[Dataset entries]
_ _ _ _ _
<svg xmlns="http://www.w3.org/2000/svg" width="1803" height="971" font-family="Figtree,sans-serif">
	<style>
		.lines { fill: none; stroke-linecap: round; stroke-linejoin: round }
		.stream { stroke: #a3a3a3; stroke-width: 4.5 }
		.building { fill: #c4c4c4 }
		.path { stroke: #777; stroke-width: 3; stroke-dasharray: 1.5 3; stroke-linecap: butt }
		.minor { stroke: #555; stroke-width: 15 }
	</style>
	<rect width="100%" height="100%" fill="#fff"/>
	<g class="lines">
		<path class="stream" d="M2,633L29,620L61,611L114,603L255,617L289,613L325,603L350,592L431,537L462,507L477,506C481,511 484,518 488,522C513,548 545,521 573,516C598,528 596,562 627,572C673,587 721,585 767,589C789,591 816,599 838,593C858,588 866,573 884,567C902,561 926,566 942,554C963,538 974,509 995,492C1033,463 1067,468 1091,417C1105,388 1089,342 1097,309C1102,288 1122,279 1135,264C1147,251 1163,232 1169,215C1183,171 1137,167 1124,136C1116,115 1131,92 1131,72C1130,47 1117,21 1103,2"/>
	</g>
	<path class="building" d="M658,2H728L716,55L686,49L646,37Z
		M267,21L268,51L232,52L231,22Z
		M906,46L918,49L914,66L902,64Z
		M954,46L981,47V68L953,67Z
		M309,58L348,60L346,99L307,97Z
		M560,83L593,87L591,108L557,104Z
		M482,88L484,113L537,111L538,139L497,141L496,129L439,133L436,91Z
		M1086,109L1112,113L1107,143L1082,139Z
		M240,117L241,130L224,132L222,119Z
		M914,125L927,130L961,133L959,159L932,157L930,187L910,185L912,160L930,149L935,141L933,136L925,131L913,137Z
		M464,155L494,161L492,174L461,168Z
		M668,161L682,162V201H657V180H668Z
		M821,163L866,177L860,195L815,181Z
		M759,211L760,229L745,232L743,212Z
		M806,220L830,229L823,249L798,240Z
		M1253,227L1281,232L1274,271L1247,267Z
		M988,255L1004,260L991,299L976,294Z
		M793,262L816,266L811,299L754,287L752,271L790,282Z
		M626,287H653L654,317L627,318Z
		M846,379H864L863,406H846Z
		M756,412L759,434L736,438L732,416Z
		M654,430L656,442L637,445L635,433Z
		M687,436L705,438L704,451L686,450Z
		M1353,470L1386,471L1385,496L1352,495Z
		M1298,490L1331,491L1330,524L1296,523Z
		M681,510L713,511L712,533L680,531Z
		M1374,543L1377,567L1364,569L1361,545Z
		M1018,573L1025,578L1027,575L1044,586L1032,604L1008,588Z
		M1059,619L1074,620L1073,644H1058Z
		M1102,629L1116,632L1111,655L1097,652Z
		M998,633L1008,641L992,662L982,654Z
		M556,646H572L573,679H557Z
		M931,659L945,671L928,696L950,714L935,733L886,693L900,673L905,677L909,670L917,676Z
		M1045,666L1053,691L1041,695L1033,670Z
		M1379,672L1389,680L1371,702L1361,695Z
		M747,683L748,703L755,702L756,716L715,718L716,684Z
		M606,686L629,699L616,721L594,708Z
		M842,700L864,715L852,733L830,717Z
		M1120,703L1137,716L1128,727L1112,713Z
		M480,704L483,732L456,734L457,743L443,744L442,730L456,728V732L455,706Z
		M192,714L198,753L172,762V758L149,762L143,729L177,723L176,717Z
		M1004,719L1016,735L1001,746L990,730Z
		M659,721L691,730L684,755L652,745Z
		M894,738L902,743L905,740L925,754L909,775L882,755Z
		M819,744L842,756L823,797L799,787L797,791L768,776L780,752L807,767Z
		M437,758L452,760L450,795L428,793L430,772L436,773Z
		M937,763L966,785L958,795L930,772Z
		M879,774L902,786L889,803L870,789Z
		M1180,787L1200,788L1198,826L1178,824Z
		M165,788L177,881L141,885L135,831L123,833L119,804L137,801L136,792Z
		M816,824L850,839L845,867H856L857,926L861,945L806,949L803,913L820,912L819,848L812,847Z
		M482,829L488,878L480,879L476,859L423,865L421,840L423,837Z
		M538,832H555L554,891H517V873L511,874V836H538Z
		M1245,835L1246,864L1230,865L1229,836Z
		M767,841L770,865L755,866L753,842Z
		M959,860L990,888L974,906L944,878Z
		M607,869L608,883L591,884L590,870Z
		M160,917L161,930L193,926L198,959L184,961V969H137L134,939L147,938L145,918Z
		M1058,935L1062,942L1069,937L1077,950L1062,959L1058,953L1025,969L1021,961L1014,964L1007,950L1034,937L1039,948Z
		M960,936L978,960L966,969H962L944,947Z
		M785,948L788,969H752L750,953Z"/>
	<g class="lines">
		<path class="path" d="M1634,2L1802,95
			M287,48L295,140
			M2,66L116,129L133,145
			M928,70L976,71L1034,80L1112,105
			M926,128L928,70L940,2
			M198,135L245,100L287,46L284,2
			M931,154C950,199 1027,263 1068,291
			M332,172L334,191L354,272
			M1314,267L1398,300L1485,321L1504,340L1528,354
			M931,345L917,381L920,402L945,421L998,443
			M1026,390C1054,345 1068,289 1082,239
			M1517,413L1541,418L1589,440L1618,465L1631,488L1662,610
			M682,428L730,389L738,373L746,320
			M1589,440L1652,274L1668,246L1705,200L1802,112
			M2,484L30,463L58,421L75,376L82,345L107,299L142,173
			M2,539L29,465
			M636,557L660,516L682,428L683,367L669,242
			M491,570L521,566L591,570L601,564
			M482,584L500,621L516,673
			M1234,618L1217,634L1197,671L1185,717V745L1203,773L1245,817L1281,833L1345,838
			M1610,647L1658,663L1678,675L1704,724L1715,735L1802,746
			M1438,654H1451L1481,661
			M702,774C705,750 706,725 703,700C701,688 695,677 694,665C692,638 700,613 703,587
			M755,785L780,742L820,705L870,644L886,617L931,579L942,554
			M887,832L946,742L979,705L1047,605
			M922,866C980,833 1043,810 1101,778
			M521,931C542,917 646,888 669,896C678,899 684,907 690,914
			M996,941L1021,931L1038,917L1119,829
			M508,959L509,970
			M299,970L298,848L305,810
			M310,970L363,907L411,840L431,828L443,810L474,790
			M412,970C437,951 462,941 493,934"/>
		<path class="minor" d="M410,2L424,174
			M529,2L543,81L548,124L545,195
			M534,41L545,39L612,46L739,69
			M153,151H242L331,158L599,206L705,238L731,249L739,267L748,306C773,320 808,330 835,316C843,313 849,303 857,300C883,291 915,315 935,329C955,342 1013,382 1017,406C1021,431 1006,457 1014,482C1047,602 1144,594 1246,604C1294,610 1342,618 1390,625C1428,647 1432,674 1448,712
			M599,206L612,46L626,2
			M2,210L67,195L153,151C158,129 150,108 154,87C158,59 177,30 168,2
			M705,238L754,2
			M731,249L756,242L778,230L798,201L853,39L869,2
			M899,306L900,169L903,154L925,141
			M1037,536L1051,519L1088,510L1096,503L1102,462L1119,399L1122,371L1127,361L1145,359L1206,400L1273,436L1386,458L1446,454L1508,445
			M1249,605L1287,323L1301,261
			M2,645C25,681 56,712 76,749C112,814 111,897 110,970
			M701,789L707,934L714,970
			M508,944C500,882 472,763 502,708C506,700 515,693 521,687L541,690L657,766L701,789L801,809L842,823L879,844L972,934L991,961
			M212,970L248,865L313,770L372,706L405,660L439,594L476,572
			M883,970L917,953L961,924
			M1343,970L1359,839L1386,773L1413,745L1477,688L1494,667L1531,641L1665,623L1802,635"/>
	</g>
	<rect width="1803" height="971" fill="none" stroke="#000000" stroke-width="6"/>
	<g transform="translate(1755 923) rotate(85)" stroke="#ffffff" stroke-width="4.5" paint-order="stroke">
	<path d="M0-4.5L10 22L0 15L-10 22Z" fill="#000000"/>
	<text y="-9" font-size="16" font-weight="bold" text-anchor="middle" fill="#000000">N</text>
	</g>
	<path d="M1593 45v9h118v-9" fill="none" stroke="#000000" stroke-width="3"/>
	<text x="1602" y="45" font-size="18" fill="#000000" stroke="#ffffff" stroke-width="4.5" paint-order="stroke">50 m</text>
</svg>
_ _ _ _ _
## What you are asked to do
Give the number of lines in the entries above that include the word "linecap", and nothing more.

## Task solution
2